### Excerpt

####################

Images # 35, 36,  "Respirator" 2009

Concrete, air filters, and steel;
24' x 18'
       As an exploration of symbolic equations, the Respirator installation deals with a notion of organic/inorganic parallels. In this example, the air purifier that naturally resides in the desert, the saguaro cactus, is removed from the exterior environment and brought inward as a modern technological device by being made entirely out of air conditioner filters. The intent of the forms is to create a truly alien landscape that is accepted by its representation of organic life.

Images #37-39 "Dead Space" 2005

Bronze, sand and flame  
Installation: Beth Allison Gallery, Kansas City MO
30' x 60"

####################

### Entries supplied
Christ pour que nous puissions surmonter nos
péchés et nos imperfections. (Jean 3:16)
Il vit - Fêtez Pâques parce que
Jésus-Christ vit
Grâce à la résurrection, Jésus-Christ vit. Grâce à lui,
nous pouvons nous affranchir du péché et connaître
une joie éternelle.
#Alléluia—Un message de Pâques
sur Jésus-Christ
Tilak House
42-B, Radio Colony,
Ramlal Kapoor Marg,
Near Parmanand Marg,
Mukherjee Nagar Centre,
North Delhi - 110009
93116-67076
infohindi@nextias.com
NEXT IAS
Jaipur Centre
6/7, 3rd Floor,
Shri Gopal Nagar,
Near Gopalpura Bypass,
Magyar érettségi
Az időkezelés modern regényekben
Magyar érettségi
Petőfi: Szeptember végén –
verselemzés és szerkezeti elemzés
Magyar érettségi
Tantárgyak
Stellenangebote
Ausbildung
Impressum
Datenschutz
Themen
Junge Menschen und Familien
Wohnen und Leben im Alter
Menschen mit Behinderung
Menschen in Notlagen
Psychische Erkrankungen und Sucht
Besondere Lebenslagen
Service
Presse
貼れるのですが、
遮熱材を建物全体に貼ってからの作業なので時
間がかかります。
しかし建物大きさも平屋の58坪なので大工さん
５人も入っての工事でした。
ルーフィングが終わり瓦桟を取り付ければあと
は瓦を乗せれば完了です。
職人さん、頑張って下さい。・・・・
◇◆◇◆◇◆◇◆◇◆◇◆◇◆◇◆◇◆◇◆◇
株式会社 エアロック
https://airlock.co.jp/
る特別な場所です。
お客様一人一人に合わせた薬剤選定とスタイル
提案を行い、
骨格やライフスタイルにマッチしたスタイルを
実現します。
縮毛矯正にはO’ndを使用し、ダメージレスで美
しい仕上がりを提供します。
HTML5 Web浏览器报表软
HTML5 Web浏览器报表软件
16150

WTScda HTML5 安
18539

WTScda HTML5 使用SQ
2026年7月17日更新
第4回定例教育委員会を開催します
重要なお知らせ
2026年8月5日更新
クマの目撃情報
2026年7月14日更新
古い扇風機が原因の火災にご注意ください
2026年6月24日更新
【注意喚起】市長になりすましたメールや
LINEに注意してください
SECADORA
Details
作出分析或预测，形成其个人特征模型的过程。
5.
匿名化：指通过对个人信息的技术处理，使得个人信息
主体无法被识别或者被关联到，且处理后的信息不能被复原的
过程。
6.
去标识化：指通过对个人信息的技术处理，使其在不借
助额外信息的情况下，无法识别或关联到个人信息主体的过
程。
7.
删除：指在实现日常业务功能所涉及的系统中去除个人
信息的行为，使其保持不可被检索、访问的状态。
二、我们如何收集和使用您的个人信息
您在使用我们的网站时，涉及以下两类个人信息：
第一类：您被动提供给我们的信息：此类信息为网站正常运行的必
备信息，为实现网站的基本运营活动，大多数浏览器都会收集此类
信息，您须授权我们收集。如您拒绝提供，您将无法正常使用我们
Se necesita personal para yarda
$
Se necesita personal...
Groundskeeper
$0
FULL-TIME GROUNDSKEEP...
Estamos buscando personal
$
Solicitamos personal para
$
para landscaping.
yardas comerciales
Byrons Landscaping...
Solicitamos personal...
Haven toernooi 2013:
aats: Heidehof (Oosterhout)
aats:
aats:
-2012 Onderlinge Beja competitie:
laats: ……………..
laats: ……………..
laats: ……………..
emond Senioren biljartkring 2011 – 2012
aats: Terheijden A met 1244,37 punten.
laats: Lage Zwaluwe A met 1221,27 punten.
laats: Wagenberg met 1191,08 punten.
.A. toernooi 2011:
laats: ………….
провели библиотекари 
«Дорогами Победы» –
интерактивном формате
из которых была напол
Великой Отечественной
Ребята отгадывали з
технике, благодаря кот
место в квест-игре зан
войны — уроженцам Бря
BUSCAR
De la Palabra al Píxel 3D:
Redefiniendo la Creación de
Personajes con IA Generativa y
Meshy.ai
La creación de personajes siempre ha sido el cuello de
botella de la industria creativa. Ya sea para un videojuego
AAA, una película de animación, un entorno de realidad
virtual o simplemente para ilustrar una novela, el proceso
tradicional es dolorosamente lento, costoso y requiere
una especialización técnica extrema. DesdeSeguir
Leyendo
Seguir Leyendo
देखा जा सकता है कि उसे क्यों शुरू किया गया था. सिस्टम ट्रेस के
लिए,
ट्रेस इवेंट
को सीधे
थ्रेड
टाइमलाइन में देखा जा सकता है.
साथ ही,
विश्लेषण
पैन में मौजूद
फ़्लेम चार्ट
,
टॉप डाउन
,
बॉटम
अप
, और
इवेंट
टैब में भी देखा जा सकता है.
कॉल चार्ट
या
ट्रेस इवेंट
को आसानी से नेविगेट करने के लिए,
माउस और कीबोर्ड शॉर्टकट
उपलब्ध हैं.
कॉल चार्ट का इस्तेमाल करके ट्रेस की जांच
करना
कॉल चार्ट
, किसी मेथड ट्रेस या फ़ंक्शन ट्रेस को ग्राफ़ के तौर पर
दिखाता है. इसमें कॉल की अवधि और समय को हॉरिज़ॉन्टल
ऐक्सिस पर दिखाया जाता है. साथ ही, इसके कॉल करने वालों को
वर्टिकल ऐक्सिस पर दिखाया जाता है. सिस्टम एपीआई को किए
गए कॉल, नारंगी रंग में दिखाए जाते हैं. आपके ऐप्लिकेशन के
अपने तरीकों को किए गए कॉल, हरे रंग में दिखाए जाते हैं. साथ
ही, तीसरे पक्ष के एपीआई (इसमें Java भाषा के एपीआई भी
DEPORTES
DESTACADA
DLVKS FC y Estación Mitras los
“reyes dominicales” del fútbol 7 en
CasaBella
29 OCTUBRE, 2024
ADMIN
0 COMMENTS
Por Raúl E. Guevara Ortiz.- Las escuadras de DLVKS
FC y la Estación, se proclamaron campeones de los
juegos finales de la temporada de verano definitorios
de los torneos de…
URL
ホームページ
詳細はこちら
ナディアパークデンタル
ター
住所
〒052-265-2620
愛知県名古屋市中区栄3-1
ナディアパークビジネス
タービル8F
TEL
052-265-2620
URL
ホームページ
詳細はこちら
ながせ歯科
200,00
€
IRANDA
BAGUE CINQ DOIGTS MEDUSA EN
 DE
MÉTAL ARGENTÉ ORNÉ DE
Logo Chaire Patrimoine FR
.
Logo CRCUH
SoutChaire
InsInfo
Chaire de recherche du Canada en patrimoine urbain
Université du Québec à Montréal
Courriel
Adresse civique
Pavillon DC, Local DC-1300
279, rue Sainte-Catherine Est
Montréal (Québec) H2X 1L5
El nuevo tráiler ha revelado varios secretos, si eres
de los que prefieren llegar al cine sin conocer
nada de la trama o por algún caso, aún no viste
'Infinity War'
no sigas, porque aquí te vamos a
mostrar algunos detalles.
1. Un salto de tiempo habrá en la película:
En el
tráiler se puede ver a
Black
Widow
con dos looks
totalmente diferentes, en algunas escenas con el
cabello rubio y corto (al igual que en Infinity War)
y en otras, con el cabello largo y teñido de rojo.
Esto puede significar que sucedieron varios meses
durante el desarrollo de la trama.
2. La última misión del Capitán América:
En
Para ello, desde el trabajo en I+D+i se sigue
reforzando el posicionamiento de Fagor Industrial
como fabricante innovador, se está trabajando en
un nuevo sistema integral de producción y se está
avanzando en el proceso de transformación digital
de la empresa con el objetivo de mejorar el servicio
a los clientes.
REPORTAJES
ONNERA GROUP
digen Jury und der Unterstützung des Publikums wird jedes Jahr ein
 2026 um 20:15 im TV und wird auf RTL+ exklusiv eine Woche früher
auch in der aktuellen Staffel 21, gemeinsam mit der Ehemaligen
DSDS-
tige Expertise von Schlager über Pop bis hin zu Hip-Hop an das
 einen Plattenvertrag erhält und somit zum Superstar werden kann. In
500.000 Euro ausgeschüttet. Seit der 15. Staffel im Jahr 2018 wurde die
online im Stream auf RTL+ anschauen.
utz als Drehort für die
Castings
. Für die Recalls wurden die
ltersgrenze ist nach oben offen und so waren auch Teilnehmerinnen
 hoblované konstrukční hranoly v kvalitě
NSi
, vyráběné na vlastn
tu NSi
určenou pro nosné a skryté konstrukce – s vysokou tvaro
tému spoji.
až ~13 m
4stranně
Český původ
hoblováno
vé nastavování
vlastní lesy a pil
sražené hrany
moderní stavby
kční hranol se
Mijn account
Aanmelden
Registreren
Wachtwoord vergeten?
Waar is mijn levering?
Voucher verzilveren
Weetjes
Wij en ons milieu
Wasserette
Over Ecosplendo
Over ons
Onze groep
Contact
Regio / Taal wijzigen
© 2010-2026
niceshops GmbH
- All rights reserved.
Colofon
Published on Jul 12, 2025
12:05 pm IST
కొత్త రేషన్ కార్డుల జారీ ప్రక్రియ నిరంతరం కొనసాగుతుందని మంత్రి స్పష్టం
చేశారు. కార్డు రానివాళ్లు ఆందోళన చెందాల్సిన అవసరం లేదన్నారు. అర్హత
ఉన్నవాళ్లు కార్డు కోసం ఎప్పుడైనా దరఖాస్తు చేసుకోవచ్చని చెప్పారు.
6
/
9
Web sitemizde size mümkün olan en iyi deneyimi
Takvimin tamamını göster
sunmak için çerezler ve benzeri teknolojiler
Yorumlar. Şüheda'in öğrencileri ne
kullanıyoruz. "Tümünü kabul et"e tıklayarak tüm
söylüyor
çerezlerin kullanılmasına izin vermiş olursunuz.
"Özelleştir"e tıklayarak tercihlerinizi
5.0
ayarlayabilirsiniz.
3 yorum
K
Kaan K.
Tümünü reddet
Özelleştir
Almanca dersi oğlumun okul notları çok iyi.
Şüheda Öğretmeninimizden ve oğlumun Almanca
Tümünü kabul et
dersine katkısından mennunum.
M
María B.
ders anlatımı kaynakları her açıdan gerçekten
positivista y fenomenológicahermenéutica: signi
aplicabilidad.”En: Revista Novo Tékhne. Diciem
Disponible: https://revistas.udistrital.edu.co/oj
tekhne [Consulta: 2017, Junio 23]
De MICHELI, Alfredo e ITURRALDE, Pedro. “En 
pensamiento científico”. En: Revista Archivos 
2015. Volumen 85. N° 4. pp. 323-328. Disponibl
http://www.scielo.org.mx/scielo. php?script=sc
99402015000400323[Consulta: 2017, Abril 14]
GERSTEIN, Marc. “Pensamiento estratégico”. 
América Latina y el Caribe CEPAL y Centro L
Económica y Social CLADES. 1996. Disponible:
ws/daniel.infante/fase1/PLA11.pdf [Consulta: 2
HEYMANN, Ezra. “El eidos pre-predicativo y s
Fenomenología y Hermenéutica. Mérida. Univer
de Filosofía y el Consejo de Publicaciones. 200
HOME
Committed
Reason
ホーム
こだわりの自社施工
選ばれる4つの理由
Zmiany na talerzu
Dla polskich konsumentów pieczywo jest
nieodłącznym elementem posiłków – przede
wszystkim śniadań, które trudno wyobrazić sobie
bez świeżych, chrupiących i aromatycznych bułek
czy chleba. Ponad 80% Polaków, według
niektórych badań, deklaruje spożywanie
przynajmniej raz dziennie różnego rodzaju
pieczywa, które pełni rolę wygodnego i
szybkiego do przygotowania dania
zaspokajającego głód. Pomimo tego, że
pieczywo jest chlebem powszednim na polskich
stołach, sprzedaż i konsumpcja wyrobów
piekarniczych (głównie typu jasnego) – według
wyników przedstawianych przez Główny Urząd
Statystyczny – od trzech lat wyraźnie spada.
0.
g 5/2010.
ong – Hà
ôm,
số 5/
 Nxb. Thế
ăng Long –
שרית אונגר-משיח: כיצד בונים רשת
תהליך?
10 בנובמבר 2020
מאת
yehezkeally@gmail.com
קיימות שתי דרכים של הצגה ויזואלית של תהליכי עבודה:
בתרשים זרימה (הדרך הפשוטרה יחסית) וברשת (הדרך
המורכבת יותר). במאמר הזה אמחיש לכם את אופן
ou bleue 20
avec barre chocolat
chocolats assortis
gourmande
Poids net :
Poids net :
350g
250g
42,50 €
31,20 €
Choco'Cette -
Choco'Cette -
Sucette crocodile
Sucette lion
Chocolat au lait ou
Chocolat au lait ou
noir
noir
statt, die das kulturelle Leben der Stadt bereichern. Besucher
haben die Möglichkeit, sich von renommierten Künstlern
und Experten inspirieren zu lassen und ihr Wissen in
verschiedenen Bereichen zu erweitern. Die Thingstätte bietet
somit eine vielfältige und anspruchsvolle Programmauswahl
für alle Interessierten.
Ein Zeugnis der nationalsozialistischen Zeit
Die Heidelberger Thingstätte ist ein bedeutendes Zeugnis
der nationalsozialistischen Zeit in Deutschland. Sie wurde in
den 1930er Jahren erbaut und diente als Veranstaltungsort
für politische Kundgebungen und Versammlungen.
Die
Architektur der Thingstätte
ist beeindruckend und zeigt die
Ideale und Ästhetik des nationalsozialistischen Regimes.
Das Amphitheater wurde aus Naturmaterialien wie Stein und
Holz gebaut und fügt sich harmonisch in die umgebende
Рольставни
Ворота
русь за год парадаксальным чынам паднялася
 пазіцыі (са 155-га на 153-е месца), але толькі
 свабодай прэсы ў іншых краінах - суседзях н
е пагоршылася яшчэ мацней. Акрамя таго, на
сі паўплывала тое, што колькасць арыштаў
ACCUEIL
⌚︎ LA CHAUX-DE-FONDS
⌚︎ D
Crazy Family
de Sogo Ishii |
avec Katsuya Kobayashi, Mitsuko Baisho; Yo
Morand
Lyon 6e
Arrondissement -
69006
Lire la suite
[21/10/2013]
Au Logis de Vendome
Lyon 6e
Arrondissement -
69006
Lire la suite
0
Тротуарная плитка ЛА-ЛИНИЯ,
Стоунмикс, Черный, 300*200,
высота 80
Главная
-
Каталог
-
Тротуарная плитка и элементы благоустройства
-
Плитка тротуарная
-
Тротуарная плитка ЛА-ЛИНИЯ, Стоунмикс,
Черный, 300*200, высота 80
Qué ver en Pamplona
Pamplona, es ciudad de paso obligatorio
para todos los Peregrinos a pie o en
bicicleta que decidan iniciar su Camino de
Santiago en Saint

####################

### Tasks to complete
a – Please echo the artwork excerpt word for word, from "Concrete, air filters, and" up to and including "of organic life.".
b – Using the artwork excerpt, decide whether each statement agrees with it, answering yes or no and quoting the deciding words: (i) The cactus forms in "Respirator" are made of air conditioner filters. (ii) "Dead Space" dates from 2009. (iii) Steel is among the materials listed for "Dead Space."

### Solutions in order
a –
Concrete, air filters, and steel;
24' x 18'
       As an exploration of symbolic equations, the Respirator installation deals with a notion of organic/inorganic parallels. In this example, the air purifier that naturally resides in the desert, the saguaro cactus, is removed from the exterior environment and brought inward as a modern technological device by being made entirely out of air conditioner filters. The intent of the forms is to create a truly alien landscape that is accepted by its representation of organic life.

b –
(i) Yes: "being made entirely out of air conditioner filters."
(ii) No: "Images #37-39 "Dead Space" 2005."
(iii) No: "Bronze, sand and flame."